U.S. forces struck Kharg Island, reportedly hitting more than 90 Iranian military targets while reportedly preserving the island's oil infrastructure; Kharg handles ~90% of Iran's crude exports and the Strait of Hormuz transits ~20% of global oil. President Trump issued an ultimatum and plans naval escorts/coalition warships to reopen the Strait, raising the risk of escalation and retaliatory strikes that could threaten regional energy assets and shipping. Expect immediate risk-off moves: higher oil price volatility, wider shipping and insurance spreads, and upside pressure on energy and commodity markets; monitor any confirmed damage to energy infrastructure and Iran's retaliation signals.

Analysis

The strike raises a tangible energy security premium that will show up first in short-dated oil volatility, tanker time-charters, and war-risk insurance pricing.
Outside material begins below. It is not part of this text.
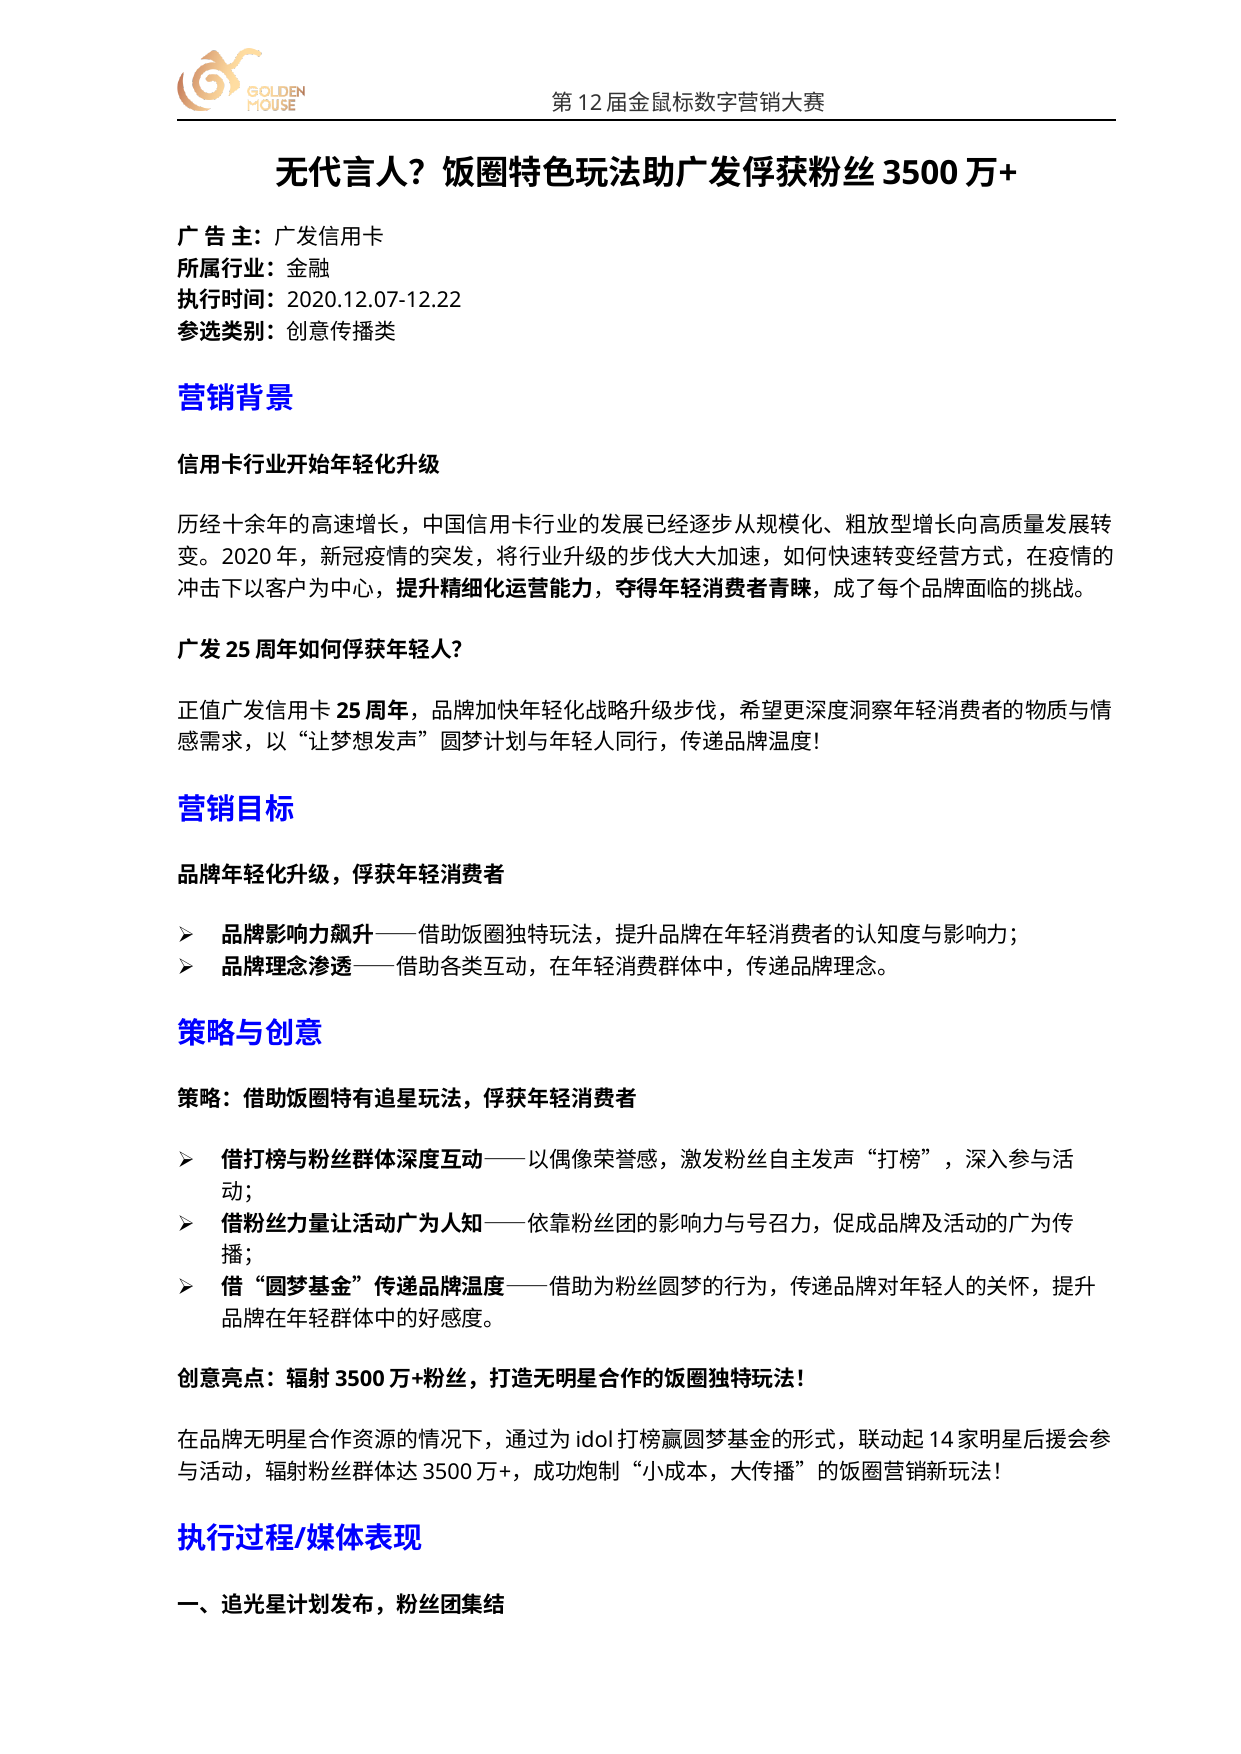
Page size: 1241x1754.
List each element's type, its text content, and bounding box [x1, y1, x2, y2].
Expect Brent/WTI implied vol to reprice higher by 4–8 vol points within the first week if follow-on skirmishes occur; tanker TC rates (VLCC/Suezmax) can rise 30–70% in the first 2–6 weeks due to rerouting and higher idle/storage demand. Second-order winners include owners/operators of crude tankers and floating storage (operational leverage to higher dayrates and contango), large integrated producers with flexible export infrastructure, and defense/shipbuilding contractors supplying escorts and depot security. Losers are short-cycle refiners and shipping-dependent trade flows (spot LPG/crude arbitrage closes), and traders who run tight physical hedges — war-risk premiums will throttle smaller counterparties and raise cost-of-capital for spot shipments. Catalysts and timelines: immediate (days) — episodic oil spikes and insurance repricings; short-term (weeks) — coalition naval escorts, formal war-risk corridors, and re-routing that materially increases freight cost and time-to-market; medium-term (3–12 months) — sustained price elevation leading to demand erosion and policy responses (SPR releases, diplomatic channels). De-escalation, credible naval convoy coordination, or pre-emptive SPR sales are the clearest reversers of the risk premium.